Stabilising effect of generic anomalous diffusion independent of the Rayleigh number

TL;DR

This paper explores how generic anomalous diffusion influences the stability of fluid convection in porous media, revealing that certain diffusion models can extend stability beyond classical thresholds and affect transient dynamics.

Contribution

It introduces a comprehensive mathematical framework for analyzing the stabilizing effects of various anomalous diffusion models on convection in porous media.

Findings

Anomalous diffusion can extend the stability threshold beyond classical limits.

Different memory functions significantly influence transient disturbance growth.

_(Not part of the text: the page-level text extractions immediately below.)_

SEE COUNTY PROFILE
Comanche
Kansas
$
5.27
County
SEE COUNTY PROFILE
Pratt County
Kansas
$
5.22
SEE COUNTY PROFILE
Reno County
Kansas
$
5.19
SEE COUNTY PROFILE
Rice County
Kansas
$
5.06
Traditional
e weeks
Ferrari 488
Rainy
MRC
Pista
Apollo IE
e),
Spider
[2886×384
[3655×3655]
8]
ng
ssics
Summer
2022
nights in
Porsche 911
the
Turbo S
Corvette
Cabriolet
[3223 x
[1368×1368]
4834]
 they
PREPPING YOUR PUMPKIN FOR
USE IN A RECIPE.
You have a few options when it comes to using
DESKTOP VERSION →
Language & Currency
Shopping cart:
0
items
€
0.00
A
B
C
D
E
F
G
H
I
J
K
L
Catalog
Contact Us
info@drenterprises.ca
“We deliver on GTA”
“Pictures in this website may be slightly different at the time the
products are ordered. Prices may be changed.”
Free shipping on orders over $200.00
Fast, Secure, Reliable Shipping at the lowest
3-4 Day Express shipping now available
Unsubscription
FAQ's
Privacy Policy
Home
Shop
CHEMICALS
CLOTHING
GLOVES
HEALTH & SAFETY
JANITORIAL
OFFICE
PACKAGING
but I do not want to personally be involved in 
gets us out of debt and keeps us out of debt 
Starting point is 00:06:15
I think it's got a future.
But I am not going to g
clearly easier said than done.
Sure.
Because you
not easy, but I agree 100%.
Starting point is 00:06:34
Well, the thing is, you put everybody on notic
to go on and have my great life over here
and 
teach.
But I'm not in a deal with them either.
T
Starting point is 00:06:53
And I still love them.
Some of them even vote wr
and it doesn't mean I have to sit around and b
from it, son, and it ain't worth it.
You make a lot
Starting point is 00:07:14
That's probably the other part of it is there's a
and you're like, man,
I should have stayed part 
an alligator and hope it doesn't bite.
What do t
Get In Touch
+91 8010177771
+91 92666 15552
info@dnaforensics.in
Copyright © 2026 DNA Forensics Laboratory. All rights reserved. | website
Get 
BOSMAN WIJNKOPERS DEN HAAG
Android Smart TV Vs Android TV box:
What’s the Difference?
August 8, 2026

Transient perturbations may grow temporarily before decaying, depending on diffusion type.

Abstract

This work investigates the influence of a generic anomalous diffusion model on mass convection in a fluid-saturated porous medium, focusing on superdiffusive regimes. A mathematical model is developed, and tability analyses - both linear and nonlinear - are performed. Results demonstrate that the specific form of the time function describing anomalous diffusion significantly affects system stability, allowing stability to persist beyond the classical Rayleigh-B\'enard neutral threshold. Furthermore, transient perturbation growth is observed under certain conditions, followed by eventual decay. The paper systematically examines various memory functions, including power-law, exponential, and logarithmic forms, highlighting their impact on the dynamics of disturbances. The findings underscore the importance of anomalous diffusion in modulating stability and provide new insights into the transient behaviours induced by non-Fickian mass transport.